• Zu erledigen:
**A)** Zu welcher Strafe verurteilte das Landgericht den Angeklagten laut dem Urteilsauszug?
**B)** Führe den Urteilsauszug im Anschluss an seinen letzten Satz weiter.

• Textauszug:
□ □ □ □ □

Verfahrensgang
LG Memmingen (Entscheidung vom 13.07.2022; Aktenzeichen 1 Ks 301 Js 15992/21) |
Tenor
1. Die Revision des Angeklagten gegen das Urteil des Landgerichts Memmingen vom 13. Juli 2022 wird verworfen.
2. Der Angeklagte hat die Kosten des Rechtsmittels sowie die der Nebenklägerin dadurch erwachsenen notwendigen Auslagen zu tragen.
Von Rechts wegen
Gründe
Rz. 1
Das Landgericht hat den Angeklagten wegen Totschlags zu einer Freiheitsstrafe von sieben Jahren verurteilt. Gegen dieses Urteil wendet sich der Angeklagte mit seiner auf die Rüge der Verletzung materiellen Rechts gestützten Revision. Das Rechtsmittel hat keinen Erfolg.
I.
Rz. 2
Das Landgericht hat folgende Feststellungen und Wertungen getroffen:
Rz. 3
1. Der Angeklagte und seine Ehefrau unterschrieben am 16. Juli 2021 einen notariellen Kaufvertrag mit dem späteren Opfer über ein als renovierungsbedürftig bezeichnetes Wohnhaus, welches das Opfer geerbt und zunächst vermietet hatte, zu einem Kaufpreis von 497.200 Euro. Dabei war vertraglich ein Gewährleistungsausschluss - „gekauft wie gesehen“ - vereinbart worden. Als der Angeklagte zusammen mit weiteren Personen mit den umfangreichen Sanierungsarbeiten beginnen wollte und nach Vereinbarung mit dem Opfer bereits vor der Kaufpreiszahlung Zugang zum Haus erhalten hatte, stellte sich alsbald heraus, dass das Haus deutlich mehr Mängel aufwies als gedacht. So stellte ein vom Angeklagten beauftragter Statiker Anfang September 2021 fest, dass nach vorläufiger Schätzung zusätzliche Sanierungskosten in Höhe von 200.000 Euro auf die Käufer zukommen würden. Deshalb verfolgten der Angeklagte und seine Ehefrau das Ziel, die Getötete zu einer Rückabwicklung des Vertrages oder wenigstens zu einer Kaufpreisminderung zu veranlassen, wenn nötig auch unter Einschaltung eines Rechtsanwalts. Allerdings reagierte das Opfer, auf die Mängel angesprochen, abweisend, verwies auf den abgeschlossenen Vertrag und drängte auf eine Kaufpreiszahlung.

□ □ □ □ □

• Bereitgestellte Zeilen:
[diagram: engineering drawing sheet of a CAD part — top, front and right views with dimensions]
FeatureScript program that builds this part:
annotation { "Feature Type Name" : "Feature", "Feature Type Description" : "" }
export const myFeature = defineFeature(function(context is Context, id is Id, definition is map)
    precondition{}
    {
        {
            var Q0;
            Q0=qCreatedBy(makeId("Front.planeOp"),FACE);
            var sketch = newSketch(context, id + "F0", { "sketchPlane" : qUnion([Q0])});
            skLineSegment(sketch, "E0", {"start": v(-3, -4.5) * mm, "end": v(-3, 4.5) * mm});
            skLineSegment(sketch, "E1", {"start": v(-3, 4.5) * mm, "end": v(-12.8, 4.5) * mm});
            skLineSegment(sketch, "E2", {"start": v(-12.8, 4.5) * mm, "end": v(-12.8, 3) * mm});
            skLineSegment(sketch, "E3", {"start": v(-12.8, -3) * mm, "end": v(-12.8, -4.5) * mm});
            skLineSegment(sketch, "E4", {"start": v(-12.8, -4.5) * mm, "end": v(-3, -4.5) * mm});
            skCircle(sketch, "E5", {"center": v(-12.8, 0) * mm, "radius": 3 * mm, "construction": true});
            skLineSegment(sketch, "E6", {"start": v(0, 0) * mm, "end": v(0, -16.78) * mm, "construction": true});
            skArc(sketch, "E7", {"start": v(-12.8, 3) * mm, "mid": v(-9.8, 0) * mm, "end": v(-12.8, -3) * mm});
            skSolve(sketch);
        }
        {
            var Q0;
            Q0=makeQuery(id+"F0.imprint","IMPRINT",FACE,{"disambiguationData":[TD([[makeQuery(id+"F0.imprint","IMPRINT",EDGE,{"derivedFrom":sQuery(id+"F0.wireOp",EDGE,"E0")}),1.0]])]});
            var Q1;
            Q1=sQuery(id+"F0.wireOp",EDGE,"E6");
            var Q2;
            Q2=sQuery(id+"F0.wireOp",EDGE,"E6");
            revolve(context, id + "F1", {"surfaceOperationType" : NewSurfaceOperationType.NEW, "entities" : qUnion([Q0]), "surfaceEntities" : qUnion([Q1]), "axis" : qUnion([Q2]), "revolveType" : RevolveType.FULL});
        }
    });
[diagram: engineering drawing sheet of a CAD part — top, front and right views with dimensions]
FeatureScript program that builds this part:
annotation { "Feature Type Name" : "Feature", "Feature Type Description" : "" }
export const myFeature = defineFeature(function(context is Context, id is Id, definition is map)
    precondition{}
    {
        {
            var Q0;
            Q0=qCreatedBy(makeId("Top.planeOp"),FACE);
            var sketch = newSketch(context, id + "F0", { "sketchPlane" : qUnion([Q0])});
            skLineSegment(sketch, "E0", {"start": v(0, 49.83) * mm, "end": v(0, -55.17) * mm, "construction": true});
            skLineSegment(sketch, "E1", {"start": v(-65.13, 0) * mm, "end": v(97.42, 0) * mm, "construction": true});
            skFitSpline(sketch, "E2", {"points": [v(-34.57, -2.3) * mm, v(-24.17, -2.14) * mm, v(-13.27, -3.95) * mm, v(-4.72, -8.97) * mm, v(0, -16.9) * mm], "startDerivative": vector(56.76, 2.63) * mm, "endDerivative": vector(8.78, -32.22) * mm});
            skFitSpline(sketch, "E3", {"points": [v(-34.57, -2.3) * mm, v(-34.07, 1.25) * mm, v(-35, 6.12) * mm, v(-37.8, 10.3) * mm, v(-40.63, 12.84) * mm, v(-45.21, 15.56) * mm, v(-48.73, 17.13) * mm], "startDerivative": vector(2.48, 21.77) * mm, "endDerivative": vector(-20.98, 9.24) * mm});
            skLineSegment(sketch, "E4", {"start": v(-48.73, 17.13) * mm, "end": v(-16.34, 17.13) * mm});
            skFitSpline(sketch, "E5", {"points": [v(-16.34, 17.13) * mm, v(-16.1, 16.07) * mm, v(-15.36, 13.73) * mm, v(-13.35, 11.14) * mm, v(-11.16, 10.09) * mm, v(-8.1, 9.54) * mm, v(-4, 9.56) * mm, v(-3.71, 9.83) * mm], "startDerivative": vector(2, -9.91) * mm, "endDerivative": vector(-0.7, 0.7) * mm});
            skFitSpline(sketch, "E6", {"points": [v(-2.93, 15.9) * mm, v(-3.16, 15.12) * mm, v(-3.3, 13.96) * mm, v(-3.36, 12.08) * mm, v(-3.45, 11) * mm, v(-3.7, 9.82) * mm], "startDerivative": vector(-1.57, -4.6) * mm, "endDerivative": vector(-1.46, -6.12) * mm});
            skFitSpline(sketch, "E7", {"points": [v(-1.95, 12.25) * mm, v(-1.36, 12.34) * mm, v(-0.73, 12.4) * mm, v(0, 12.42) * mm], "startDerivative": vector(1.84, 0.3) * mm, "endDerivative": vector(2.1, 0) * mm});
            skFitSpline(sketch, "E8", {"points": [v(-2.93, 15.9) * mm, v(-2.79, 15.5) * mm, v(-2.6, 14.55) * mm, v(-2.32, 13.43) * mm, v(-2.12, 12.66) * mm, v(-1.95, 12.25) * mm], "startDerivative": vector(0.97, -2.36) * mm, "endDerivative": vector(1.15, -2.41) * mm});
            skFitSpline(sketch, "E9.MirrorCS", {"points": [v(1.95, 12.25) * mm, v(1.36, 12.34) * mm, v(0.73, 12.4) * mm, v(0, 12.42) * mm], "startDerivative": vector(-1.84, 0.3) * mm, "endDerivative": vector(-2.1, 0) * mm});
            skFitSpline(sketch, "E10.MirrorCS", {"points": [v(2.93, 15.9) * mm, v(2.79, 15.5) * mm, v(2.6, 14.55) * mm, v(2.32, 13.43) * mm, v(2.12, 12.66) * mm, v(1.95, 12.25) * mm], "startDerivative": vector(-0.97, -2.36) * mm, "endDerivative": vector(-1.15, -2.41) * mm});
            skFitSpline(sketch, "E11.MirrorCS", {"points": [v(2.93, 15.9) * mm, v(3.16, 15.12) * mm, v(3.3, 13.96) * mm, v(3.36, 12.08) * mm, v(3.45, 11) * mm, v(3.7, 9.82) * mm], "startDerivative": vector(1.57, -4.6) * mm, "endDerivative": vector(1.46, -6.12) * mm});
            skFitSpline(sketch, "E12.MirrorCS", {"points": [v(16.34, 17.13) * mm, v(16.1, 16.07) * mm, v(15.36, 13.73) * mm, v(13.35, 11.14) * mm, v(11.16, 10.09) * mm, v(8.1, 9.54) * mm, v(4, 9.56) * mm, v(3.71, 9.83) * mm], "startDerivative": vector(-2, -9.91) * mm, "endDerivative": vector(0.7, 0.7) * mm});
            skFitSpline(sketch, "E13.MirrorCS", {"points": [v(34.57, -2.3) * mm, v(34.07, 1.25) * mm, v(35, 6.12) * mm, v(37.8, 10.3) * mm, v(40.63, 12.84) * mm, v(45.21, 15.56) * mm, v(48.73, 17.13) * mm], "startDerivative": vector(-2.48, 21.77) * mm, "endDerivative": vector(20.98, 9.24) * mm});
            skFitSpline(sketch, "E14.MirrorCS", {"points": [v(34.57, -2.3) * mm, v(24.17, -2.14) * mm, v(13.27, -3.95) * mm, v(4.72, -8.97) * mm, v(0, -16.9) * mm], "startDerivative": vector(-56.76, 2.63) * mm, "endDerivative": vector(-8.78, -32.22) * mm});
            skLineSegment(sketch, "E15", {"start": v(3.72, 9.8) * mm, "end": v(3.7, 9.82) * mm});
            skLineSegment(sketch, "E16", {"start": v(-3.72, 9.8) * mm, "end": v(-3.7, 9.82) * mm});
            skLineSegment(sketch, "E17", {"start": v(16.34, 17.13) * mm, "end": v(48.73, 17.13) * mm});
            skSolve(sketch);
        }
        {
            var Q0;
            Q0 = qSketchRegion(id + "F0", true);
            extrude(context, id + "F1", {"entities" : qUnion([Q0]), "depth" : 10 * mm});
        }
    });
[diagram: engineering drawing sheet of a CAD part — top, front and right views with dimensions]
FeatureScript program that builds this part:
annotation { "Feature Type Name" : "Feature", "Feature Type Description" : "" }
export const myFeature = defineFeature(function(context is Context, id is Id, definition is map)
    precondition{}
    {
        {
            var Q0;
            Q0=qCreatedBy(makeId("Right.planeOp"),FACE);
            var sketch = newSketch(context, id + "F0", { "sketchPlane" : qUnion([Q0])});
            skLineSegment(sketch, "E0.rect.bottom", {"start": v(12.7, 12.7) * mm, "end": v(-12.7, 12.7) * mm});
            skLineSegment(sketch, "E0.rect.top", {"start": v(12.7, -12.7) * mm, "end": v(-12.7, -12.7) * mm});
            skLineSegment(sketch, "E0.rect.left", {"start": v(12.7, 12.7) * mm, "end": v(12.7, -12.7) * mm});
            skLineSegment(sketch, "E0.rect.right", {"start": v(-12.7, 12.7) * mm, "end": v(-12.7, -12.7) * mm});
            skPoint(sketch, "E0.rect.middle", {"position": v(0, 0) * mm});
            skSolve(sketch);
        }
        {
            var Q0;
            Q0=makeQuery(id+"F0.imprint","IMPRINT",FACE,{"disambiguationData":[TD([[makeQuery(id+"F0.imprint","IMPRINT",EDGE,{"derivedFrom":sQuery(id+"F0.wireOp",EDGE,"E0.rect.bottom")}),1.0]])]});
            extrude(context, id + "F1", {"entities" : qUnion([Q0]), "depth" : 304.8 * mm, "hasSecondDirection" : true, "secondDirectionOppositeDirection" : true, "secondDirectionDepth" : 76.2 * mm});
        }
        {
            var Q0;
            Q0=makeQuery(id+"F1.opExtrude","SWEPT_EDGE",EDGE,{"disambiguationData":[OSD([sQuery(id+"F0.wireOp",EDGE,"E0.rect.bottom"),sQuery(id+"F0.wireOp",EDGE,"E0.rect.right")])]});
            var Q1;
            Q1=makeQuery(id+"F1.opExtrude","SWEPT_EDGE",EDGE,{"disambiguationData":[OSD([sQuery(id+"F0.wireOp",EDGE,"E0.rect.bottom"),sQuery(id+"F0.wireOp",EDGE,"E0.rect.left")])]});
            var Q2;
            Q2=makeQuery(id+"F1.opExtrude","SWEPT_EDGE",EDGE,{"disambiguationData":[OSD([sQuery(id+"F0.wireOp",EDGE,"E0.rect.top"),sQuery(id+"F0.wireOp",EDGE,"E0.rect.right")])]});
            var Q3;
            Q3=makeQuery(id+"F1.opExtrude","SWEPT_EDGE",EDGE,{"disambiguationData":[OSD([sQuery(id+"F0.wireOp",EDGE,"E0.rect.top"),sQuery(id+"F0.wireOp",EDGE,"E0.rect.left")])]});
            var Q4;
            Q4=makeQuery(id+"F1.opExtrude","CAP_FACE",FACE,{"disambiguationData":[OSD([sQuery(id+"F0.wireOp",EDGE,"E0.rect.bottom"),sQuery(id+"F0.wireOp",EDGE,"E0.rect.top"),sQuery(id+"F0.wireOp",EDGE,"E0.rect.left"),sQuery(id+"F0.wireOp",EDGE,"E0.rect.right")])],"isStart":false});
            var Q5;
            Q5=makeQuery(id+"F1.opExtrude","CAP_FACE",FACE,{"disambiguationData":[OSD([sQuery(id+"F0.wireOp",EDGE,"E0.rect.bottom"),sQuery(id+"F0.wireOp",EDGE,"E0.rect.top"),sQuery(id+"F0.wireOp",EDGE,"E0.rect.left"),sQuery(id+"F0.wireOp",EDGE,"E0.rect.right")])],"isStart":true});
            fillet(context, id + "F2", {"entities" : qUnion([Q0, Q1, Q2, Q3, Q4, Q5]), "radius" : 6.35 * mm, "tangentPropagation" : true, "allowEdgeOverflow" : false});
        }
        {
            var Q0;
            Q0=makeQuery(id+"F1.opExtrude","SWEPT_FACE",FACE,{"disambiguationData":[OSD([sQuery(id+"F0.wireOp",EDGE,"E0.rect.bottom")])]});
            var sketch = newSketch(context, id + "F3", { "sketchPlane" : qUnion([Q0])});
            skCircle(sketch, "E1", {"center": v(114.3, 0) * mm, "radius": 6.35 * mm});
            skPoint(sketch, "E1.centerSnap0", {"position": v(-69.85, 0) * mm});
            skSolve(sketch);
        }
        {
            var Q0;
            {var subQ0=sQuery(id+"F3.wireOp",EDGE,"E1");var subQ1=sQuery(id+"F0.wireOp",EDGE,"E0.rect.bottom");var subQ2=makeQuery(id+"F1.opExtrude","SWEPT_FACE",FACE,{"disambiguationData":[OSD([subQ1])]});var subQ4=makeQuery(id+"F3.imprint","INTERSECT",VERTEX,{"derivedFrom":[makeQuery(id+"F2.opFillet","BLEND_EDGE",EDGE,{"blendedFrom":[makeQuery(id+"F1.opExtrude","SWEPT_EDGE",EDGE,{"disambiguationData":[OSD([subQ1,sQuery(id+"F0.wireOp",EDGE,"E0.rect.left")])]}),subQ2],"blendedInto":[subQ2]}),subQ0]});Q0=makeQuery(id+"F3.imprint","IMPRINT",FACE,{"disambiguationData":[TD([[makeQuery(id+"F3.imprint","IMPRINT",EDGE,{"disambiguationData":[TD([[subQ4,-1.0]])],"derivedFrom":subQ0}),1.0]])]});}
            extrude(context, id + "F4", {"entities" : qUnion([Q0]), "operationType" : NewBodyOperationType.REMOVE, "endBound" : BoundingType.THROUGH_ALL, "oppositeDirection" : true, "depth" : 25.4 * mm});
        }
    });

□ □ □ □ □

• Schriftliche Antworten:
**A)** Zu einer Freiheitsstrafe von sieben Jahren wegen Totschlags.

**B)**
Rz. 4
Als das Opfer den Angeklagten am 7. September 2021 an seinem Arbeitsplatz anrief und nachfragte, weshalb der Kaufpreis noch nicht bezahlt worden sei, vereinbarten beide für den Nachmittag ein persönliches Gespräch bei ihr zu Hause. Gegen 16.00 Uhr sprachen sie am Wohnhaus des Opfers sachlich über eine Kaufpreisminderung oder Vertragsrückabwicklung, wobei das Opfer dieses Anliegen aber ablehnte und meinte, er solle sich „verpissen“ und zu seiner dummen Frau zurückgehen. Der in seinem Hemmungsvermögen erheblich eingeschränkte Angeklagte riss oder stieß das Opfer daraufhin zu Boden, so dass es mit dem Hinterkopf aufschlug. Der Angeklagte trat „stampfend“ viermal mit hoher Wucht in Tötungsabsicht gegen den Kopf des am Boden liegenden Opfers, so dass dieses ein schweres offenes Schädel-Hirn-Trauma erlitt und nach kurzer Zeit verstarb.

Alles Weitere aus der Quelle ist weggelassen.